• **DATASET ENTRIES**

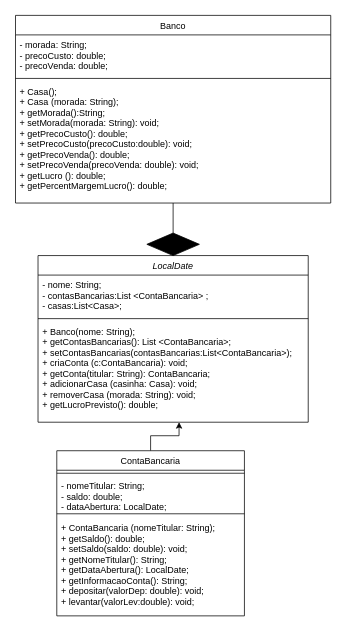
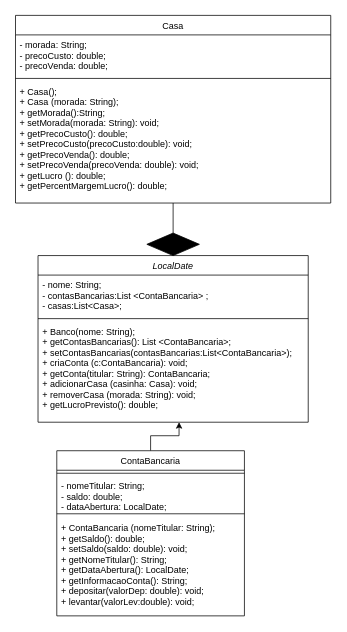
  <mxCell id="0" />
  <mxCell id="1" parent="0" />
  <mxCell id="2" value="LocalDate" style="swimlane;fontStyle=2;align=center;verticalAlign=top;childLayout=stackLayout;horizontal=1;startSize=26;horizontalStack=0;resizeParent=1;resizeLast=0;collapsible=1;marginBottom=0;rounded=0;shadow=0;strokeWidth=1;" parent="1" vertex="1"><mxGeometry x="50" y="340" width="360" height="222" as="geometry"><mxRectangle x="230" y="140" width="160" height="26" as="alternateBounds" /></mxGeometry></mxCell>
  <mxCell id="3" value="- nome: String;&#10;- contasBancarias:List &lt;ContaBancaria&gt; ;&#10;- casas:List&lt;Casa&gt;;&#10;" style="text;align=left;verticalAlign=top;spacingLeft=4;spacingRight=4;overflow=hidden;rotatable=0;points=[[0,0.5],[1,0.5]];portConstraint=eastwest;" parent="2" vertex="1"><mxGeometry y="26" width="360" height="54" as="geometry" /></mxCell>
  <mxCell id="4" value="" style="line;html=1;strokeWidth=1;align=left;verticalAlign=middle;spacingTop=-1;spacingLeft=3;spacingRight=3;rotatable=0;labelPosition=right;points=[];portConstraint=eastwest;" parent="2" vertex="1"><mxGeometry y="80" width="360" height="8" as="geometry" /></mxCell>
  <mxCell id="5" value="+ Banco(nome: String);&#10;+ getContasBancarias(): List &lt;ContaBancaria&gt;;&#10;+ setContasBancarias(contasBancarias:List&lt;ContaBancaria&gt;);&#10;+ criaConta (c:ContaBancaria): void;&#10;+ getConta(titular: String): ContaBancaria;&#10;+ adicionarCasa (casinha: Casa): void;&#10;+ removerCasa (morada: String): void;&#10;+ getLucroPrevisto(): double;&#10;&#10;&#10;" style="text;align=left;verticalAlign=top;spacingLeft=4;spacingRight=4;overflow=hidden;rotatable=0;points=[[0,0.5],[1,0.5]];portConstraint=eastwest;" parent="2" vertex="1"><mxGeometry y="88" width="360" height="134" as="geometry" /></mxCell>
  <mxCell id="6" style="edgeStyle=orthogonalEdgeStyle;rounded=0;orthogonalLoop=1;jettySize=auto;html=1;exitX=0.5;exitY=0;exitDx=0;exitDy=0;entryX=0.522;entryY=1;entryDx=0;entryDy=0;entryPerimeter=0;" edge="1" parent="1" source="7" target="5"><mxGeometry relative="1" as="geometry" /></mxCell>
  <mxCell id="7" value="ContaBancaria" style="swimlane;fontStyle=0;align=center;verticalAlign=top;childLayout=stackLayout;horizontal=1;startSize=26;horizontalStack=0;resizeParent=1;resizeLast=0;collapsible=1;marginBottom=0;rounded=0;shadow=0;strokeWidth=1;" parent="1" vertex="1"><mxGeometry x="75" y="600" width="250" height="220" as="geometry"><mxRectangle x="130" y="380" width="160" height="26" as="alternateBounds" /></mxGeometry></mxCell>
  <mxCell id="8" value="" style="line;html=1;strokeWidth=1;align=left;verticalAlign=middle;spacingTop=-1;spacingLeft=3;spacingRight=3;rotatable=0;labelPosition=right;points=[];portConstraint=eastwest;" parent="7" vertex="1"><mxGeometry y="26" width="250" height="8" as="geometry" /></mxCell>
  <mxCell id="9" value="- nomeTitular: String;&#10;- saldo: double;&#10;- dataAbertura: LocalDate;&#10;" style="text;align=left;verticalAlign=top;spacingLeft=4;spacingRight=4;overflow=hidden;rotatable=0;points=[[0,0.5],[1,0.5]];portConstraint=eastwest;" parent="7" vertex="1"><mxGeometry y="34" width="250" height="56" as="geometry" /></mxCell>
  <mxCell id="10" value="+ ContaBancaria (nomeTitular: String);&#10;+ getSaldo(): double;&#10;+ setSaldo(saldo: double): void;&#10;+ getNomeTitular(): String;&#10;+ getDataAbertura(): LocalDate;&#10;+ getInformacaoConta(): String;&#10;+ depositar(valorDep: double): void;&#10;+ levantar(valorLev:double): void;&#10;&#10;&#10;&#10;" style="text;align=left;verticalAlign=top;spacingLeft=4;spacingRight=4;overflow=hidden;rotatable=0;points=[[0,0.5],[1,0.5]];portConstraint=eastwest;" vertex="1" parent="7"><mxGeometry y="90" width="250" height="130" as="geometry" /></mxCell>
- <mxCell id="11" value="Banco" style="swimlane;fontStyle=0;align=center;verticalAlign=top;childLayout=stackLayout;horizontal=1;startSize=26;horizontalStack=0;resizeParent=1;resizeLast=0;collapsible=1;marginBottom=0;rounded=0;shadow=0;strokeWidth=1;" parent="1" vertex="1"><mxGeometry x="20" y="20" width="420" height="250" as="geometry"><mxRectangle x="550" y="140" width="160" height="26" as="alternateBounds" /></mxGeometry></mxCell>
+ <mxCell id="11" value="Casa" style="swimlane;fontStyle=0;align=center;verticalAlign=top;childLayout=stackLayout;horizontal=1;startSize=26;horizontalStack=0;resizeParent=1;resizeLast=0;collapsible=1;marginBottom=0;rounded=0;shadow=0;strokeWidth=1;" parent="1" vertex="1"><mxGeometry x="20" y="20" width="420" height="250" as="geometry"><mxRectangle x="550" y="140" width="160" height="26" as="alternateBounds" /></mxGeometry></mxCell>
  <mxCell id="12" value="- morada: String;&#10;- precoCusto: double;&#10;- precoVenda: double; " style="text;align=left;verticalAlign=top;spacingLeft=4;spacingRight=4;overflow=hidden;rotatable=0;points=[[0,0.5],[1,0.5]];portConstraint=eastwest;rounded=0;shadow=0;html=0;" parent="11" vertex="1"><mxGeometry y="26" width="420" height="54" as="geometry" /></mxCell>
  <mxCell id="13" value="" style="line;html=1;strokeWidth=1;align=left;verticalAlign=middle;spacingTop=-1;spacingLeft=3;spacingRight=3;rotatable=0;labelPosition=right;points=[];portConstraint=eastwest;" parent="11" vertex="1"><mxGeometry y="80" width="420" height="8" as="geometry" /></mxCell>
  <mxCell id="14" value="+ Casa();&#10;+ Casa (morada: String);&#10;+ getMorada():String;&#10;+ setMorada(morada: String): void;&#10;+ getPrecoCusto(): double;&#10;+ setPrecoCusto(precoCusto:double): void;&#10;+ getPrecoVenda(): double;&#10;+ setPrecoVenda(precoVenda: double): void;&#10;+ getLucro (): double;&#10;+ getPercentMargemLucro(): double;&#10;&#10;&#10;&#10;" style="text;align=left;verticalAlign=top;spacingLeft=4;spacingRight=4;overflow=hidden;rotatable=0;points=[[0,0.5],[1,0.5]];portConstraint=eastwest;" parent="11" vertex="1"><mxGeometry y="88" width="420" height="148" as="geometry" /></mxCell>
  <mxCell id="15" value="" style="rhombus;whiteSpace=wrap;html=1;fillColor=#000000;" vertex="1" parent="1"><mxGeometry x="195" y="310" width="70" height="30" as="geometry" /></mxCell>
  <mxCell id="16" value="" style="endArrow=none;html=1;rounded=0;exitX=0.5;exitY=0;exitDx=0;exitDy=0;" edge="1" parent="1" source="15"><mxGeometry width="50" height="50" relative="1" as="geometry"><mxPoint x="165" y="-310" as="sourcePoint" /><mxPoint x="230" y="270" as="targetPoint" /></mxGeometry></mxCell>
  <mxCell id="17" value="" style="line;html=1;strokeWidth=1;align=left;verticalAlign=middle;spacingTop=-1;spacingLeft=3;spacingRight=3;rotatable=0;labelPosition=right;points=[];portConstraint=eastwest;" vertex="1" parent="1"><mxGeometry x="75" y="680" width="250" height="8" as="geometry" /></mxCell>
* * *
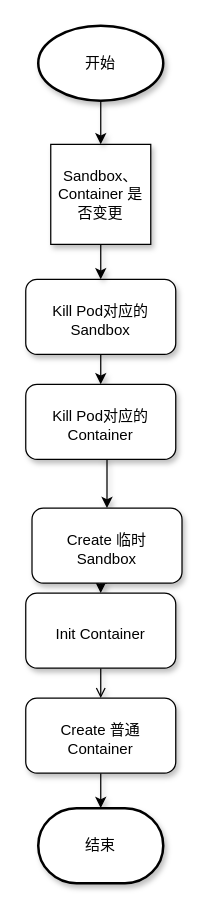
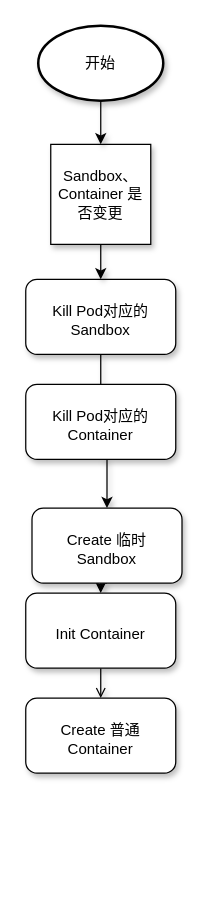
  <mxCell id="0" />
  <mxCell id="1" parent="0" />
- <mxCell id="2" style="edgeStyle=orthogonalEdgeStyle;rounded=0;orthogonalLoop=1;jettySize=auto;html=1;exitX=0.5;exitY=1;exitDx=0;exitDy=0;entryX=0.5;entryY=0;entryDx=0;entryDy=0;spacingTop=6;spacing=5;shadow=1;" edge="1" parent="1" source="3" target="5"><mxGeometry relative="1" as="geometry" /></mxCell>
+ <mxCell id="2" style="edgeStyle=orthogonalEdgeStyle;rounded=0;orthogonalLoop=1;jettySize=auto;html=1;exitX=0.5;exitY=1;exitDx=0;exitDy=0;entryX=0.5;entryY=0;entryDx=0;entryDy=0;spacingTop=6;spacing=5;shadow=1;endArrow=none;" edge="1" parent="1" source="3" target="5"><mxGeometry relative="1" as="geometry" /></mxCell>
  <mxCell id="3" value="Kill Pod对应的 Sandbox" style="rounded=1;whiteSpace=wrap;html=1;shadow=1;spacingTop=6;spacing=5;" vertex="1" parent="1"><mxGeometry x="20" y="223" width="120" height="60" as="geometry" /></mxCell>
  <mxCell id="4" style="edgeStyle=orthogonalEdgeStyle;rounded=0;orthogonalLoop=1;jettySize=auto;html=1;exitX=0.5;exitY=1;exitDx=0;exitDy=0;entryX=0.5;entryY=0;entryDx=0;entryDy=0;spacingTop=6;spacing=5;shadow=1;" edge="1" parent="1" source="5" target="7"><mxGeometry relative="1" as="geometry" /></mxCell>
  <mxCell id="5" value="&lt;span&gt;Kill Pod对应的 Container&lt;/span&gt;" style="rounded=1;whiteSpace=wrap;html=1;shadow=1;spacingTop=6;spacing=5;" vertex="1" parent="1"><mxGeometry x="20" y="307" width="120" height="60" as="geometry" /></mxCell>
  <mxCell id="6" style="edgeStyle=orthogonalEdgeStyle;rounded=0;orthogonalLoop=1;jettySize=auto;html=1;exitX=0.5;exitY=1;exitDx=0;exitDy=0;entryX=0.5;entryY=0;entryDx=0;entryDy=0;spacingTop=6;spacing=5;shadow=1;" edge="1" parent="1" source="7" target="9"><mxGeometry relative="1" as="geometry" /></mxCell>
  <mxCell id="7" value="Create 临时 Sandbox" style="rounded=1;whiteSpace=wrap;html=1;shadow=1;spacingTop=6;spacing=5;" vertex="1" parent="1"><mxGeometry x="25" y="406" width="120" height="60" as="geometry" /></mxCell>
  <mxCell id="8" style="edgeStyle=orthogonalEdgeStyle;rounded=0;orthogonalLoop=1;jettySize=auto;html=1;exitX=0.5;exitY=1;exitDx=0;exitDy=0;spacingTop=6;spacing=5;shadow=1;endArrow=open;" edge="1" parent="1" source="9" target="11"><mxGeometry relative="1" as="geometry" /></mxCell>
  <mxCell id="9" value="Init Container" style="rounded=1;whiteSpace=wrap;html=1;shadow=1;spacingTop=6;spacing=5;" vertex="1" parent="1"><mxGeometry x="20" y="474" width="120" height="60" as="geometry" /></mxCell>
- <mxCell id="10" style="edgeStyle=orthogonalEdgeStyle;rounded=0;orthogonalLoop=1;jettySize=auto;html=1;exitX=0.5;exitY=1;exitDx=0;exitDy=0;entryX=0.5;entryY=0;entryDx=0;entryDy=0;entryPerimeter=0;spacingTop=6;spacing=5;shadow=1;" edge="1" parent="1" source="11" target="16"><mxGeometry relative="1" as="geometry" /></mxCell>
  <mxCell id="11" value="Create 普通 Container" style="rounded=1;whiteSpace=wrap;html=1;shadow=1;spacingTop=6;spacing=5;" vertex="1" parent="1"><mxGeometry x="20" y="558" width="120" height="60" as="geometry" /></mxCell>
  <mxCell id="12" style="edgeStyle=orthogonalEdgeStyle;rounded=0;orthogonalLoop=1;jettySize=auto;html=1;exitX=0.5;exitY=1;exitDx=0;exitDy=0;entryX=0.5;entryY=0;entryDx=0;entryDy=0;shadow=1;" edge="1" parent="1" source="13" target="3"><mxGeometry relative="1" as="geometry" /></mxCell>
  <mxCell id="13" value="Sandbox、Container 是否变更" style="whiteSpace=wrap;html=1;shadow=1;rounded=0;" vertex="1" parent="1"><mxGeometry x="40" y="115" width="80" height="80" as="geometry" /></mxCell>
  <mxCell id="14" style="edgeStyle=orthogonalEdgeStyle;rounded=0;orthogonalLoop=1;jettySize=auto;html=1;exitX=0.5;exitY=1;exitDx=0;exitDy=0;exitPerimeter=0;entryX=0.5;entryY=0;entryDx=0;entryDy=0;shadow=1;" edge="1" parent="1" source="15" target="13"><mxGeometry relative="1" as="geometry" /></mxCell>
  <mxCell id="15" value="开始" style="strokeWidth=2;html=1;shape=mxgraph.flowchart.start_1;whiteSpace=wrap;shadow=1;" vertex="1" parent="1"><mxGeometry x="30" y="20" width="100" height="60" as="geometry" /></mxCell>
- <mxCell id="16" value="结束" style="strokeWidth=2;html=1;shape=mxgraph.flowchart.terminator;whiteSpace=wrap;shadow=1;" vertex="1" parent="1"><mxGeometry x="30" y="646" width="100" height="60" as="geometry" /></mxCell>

• **SET PROBLEM**
Pull out every line of the listing above that contains the string "flowchart", matching case exactly, and copy each one in full.

• **EXERCISE RESULT**
  <mxCell id="15" value="开始" style="strokeWidth=2;html=1;shape=mxgraph.flowchart.start_1;whiteSpace=wrap;shadow=1;" vertex="1" parent="1"><mxGeometry x="30" y="20" width="100" height="60" as="geometry" /></mxCell>
- <mxCell id="16" value="结束" style="strokeWidth=2;html=1;shape=mxgraph.flowchart.terminator;whiteSpace=wrap;shadow=1;" vertex="1" parent="1"><mxGeometry x="30" y="646" width="100" height="60" as="geometry" /></mxCell>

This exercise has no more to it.